Checking the Apache Cassandra Cluster Status
Nodetool is a native command utility for managing and monitoring the Cassandra cluster. This tool allows you to show the Cassandra cluster’s metrics status, such as tables and keyspaces, server metrics, applications, client connection metrics, etc.
In general, administrators run the nodetool
command directly on the operational Cassandra server performing routine database maintenance and monitoring.
Follow the steps below to learn the basics of monitoring the Cassandra cluster using the nodetool
utility.
1. Check the Cassandra cluster status by running the following command.
nodetool status
You will get an output similar to the screenshot below.
- U means the node is UP or running.
- N means the node is NORMAL.
- The Address can be the node IP address or URL.
- Load is the size of files in the Cassandra data directory. This value refreshes every 90 seconds.
- The Token is the number of tokens available on the node.
- The Host ID is the network id of the node. Each node has a different id.
2. Now, run the command below to get detailed information about the single node.
nodetool info
Below, you can see detailed information about the node such as:
- Uptime
- Heap memory info
- Load
- Key cache and Counter cache
- Datacenter location
3. Next, display the Cassandra cluster details by running the command below.
nodetool describecluster
You can see below the detailed Cassandra cluster.
- Cluster Information contains basic information about the Cassandra cluster, including name, default Cassandra partitioner, and schema version.
- Stats for all nodes indicate the current status of all nodes on the Cassandra cluster.
- If you’ve built the Cassandra cluster on multiple data centers, you will see all of your datacenters on the Data centers section.
- The Database versions section shows the Cassandra version on each cluster node.
- The list of all available keyspaces or databases on the Cassandra cluster is available under the Keyspaces section.
Connecting to the Apache Cassandra Cluster
Installing the Apache Cassandra package on the server also installs the Cassandra Query Language Shell (CQLSH). This tool allows admins to connect to Apache Cassandra and manage databases or keyspaces and users.
Follow the below steps to connect to the Cassandra cluster using the command-line cqlsh
.
1. Run the cqlsh
command below for connecting to the Cassandra cluster. Specify the Cassandra IP address, and the default port for client connections is 9042
.
cqlsh 172.16.1.10 9042
Once you connect to the Cassandra cluster, you will see a similar output like the screenshot below.
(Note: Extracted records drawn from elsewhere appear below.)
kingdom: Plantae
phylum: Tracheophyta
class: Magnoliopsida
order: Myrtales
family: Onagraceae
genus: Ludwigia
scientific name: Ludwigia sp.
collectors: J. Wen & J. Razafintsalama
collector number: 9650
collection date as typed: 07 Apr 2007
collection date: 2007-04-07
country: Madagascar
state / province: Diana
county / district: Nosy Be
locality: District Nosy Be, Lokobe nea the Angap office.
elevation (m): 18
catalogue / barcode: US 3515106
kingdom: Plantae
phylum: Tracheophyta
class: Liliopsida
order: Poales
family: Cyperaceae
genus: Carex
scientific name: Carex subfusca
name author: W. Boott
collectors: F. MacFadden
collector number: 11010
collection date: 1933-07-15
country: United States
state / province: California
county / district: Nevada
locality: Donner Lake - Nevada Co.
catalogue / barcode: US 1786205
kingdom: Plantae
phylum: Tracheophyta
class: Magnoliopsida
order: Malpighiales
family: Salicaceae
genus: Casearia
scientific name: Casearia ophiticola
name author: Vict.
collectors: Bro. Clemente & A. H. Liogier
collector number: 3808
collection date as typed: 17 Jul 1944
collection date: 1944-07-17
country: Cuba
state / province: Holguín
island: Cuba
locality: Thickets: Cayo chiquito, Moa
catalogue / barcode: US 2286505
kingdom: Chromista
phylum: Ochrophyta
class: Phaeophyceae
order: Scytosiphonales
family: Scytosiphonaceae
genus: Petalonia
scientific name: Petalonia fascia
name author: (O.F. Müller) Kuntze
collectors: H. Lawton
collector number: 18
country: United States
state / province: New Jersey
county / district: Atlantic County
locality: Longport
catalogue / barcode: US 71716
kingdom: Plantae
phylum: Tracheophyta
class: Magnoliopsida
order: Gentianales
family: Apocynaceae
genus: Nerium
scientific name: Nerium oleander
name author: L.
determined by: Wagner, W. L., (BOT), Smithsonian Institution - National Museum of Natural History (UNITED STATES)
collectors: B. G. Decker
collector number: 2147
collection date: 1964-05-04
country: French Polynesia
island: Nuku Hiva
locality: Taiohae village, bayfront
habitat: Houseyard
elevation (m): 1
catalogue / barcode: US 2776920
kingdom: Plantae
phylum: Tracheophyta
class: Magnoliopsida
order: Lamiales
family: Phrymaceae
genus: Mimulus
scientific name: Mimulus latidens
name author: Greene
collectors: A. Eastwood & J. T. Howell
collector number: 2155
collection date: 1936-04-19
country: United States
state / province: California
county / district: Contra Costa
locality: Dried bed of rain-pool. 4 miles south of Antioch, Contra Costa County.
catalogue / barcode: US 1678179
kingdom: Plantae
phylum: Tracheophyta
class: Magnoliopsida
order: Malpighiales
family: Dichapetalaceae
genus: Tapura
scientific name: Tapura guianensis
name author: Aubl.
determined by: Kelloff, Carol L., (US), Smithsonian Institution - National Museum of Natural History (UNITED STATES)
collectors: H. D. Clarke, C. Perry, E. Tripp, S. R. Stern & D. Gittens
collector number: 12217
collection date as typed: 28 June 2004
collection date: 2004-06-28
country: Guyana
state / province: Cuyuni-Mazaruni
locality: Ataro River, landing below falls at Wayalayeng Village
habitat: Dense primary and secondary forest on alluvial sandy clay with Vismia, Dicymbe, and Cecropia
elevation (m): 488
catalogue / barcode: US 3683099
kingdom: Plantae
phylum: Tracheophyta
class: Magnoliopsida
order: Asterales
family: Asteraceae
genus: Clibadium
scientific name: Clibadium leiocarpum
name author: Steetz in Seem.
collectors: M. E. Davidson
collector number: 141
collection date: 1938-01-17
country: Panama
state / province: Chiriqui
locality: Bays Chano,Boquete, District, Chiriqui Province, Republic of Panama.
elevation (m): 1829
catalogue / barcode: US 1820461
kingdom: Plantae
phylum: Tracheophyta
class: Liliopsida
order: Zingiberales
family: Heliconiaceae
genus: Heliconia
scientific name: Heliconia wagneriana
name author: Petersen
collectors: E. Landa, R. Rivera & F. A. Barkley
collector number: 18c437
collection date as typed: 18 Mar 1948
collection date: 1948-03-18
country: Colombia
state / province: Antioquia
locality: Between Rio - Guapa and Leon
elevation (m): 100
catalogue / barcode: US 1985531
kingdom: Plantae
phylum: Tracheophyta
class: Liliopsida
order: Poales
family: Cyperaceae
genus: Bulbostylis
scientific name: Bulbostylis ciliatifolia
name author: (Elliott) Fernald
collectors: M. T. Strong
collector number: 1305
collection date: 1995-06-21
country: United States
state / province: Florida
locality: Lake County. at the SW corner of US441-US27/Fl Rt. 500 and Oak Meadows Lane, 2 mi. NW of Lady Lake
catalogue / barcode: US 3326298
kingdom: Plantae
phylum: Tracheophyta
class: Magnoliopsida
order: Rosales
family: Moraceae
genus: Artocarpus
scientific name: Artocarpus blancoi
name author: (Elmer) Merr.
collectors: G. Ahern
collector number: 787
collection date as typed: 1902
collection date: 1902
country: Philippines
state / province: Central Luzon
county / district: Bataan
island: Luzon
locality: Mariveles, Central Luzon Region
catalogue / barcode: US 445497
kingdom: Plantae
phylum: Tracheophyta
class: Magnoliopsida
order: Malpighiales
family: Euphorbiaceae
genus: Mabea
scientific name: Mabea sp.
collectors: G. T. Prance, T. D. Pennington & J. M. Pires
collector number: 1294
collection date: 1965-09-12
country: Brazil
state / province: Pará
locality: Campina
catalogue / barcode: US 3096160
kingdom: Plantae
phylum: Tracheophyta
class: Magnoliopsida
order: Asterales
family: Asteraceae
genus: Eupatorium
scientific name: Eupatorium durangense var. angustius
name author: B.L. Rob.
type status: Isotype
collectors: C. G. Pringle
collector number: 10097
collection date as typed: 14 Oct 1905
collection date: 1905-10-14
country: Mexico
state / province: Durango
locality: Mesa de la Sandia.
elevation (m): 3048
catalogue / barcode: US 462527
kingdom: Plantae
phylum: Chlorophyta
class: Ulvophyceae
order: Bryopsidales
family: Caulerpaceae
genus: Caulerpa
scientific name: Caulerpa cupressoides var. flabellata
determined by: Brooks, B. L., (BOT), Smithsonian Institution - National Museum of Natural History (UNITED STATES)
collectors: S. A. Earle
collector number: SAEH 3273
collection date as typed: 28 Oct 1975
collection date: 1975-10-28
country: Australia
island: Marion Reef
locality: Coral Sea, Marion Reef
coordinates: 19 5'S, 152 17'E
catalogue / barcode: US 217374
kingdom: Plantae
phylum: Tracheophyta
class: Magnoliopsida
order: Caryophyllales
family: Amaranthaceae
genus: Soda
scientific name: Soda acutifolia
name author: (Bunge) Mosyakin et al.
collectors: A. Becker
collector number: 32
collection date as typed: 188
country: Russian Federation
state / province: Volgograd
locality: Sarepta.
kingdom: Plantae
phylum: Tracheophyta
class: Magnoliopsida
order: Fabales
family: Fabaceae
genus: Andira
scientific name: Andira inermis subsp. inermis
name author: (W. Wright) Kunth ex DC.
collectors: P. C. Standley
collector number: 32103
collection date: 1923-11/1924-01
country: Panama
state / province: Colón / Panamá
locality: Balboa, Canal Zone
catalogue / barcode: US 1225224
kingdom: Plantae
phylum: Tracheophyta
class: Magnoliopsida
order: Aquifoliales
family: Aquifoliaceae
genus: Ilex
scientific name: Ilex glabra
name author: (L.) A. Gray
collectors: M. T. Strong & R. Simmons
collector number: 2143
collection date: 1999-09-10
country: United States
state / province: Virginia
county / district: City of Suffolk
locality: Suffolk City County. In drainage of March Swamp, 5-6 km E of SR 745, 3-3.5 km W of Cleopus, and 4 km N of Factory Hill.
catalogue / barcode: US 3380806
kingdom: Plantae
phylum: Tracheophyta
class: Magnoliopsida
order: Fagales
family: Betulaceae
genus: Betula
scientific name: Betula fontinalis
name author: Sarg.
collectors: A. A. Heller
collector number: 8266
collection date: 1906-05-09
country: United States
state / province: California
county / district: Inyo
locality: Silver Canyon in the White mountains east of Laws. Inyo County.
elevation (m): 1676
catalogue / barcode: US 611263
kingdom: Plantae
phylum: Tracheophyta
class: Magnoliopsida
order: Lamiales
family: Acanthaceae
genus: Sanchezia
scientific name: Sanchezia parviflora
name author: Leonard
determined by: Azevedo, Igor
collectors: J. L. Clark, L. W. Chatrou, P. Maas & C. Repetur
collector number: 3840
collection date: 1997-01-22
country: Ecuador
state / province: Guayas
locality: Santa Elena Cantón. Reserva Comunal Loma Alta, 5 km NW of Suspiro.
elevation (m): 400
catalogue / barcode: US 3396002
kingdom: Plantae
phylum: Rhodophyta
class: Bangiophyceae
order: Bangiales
This example uses the cluster name ATA Cluster on the server IP address 172.16.1.10
.
2. Now, run the following CQL queries to check which server you connected to, check cluster name, and check all available keyspaces on the Cassandra.
# show detailed host
SHOW HOST
# show cluster name
DESCRIBE CLUSTER
# list all available keyspaces (databases)
DESCRIBE KEYSPACES
You will see a similar output to the screenshot below. The SHOW HOST
query shows you where you’re connected, the query DESCRIBE CLUSTER
shows you the Cassandra cluster name, and the query DESCRIBE KEYSPACES
shows you the list of keyspaces on your Cassandra node.
3. Finally, type the exit
to log out from the cqlsh
environment.
Conclusion
Throughout this tutorial, you’ve learned how to install and configure Apache Cassandra on Linux. You’ve also configured the Apache Cassandra cluster using two Linux servers and secured the deployment using the Firewalld.
At this point, you’re ready to add more servers and scale your deployments, providing high availability, consistency, and redundancy for your data.
What’s next for you? Perhaps begin with setting up the authentication and authorization on your Cassandra cluster, then set up keyspace/database replication for your applications. And while you’re at it, why not learn how to maintain the Apache Cassandra cluster with nodetool?